▶ WORK ORDER
Find the line with "index mcp: (217, 398)" and the line with "thumb tip: (383, 500)" in the entries below; output exactly those two lines, every line between them, and no others.

▶ GIVEN RECORDS
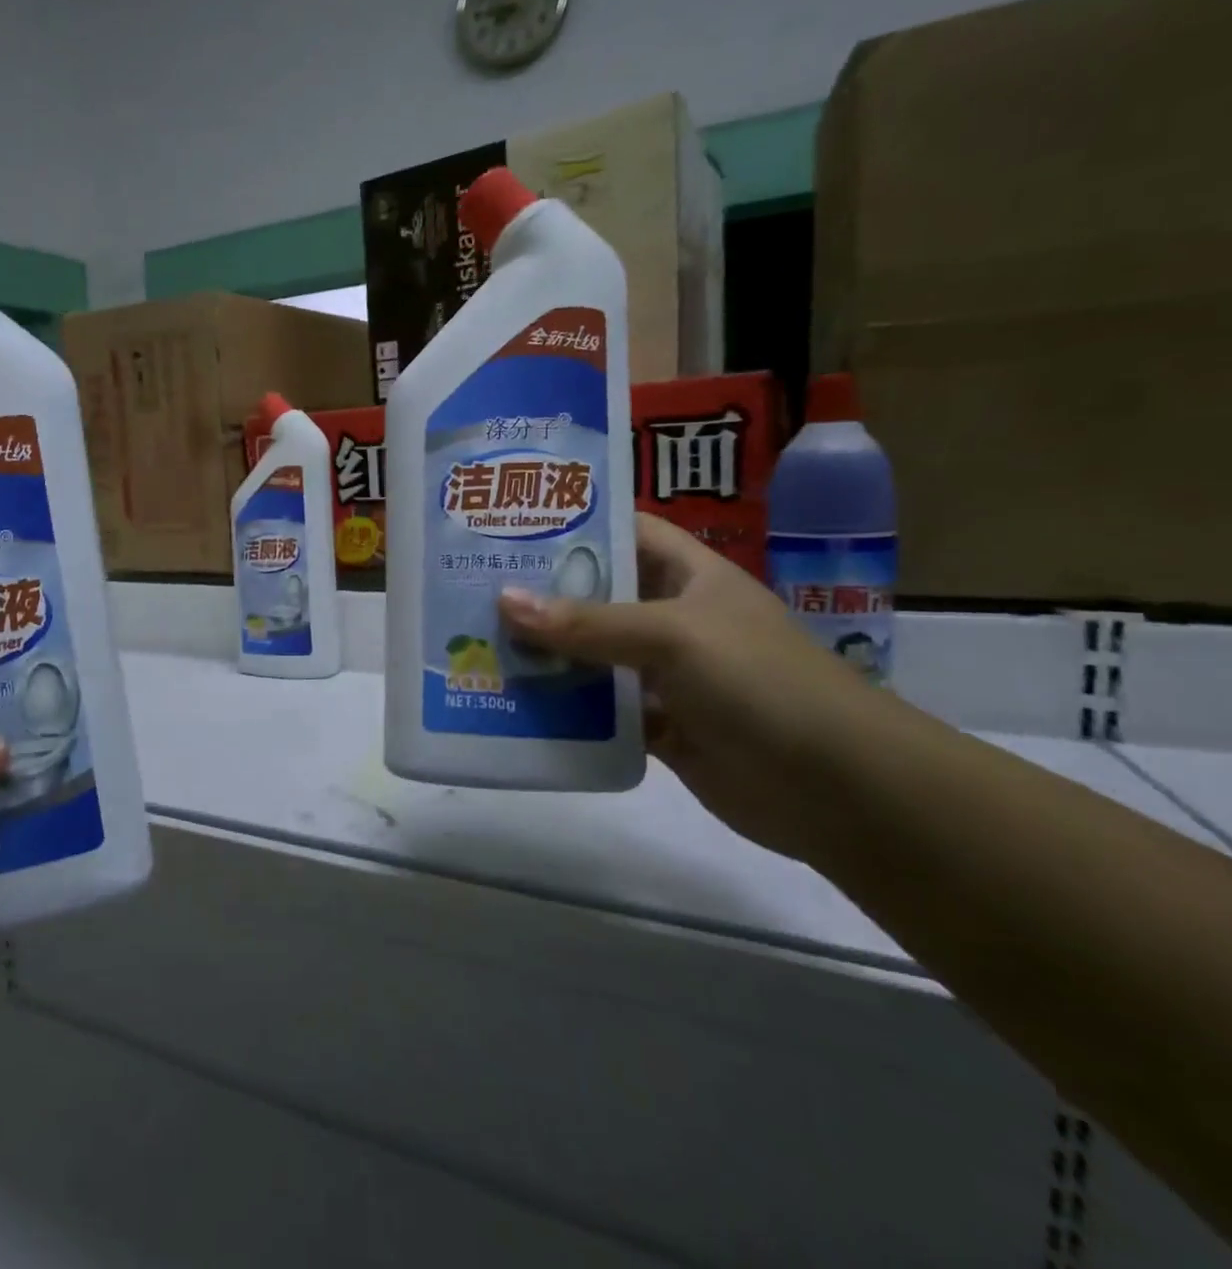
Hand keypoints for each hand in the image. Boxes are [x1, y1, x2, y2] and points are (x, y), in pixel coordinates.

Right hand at [499, 515, 884, 860]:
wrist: (843, 791)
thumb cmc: (763, 684)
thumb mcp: (673, 637)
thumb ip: (588, 623)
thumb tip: (504, 601)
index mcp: (691, 577)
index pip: (627, 531)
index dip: (576, 523)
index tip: (512, 523)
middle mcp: (675, 620)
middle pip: (599, 596)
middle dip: (543, 593)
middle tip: (473, 586)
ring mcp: (668, 676)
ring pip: (593, 657)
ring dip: (546, 655)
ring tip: (479, 643)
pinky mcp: (661, 727)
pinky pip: (600, 711)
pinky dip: (564, 711)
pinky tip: (514, 704)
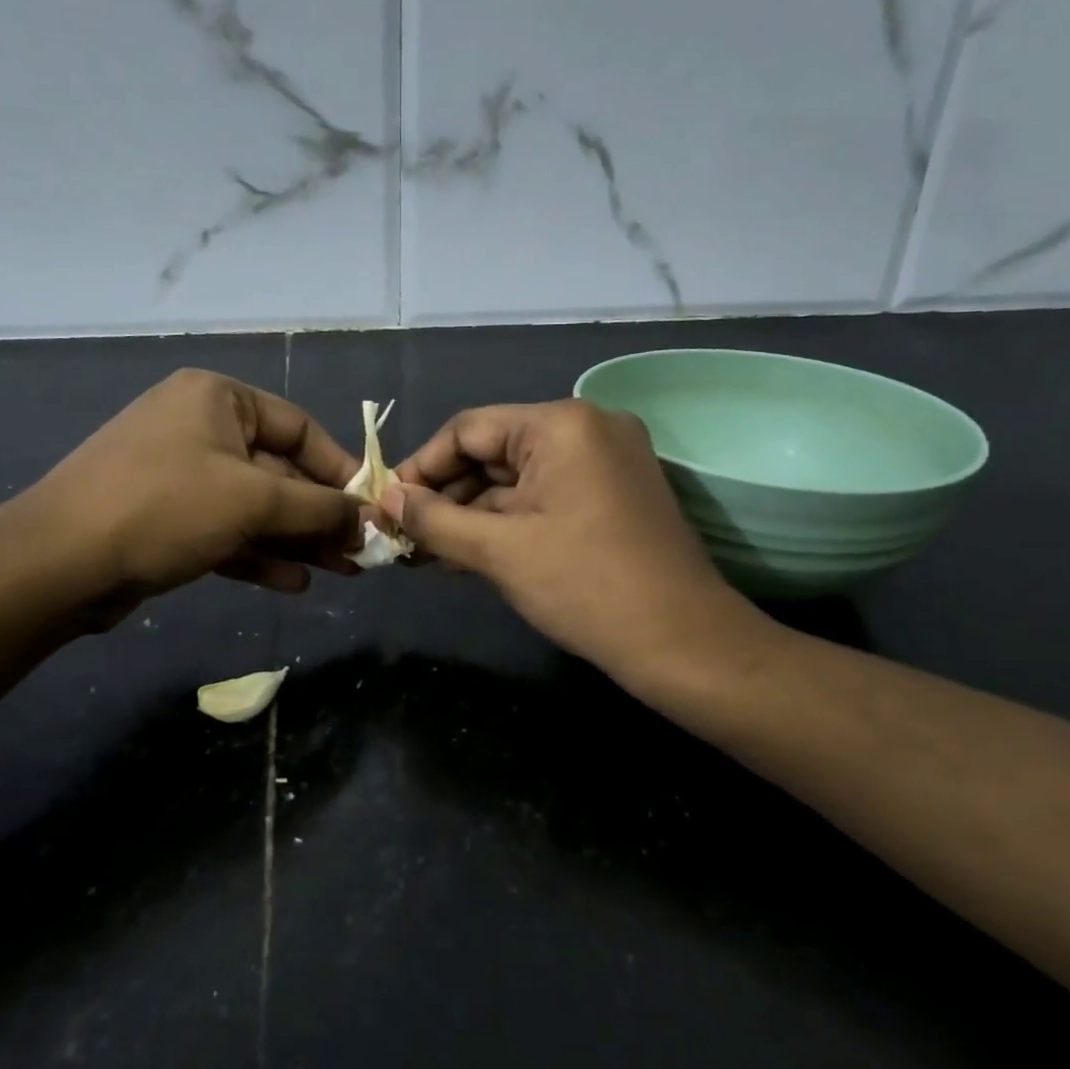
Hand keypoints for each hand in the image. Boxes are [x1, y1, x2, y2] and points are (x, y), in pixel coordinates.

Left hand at [17, 370, 362, 623]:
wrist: (57, 564)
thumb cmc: (166, 508)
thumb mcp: (254, 500)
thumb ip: (319, 507)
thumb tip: (368, 517)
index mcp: (217, 398)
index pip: (299, 427)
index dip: (340, 468)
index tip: (370, 507)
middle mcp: (199, 427)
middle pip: (278, 471)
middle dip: (319, 515)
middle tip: (359, 552)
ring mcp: (179, 474)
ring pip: (254, 506)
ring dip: (296, 539)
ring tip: (339, 572)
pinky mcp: (165, 518)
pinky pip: (225, 530)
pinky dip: (259, 553)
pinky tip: (294, 583)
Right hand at [387, 400, 771, 693]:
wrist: (685, 644)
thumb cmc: (586, 587)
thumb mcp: (499, 551)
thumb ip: (433, 519)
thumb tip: (383, 500)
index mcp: (561, 424)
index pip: (468, 430)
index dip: (420, 467)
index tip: (387, 505)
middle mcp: (587, 427)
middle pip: (492, 452)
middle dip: (445, 496)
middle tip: (404, 535)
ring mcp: (605, 460)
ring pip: (517, 478)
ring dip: (472, 514)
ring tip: (427, 552)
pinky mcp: (613, 493)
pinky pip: (544, 496)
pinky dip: (507, 521)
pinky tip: (468, 553)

▶ SOLVED EXERCISE
index mcp: (217, 398)
index pip: (299, 427)
index dip: (340, 468)
index tip: (370, 507)
middle mcp: (199, 427)
middle pip: (278, 471)
middle dip: (319, 515)
middle tip: (359, 552)
ring mcp: (179, 474)
ring pip: (254, 506)
ring dip: (296, 539)
ring tip: (339, 572)
pinky mcp: (165, 518)
pinky pip: (225, 530)
pinky dip: (259, 553)
pinky tip: (294, 583)
Right hand at [387, 400, 771, 693]:
wrist: (685, 644)
thumb cmc: (586, 587)
thumb mcp: (499, 551)
thumb ip: (433, 519)
thumb tip: (383, 500)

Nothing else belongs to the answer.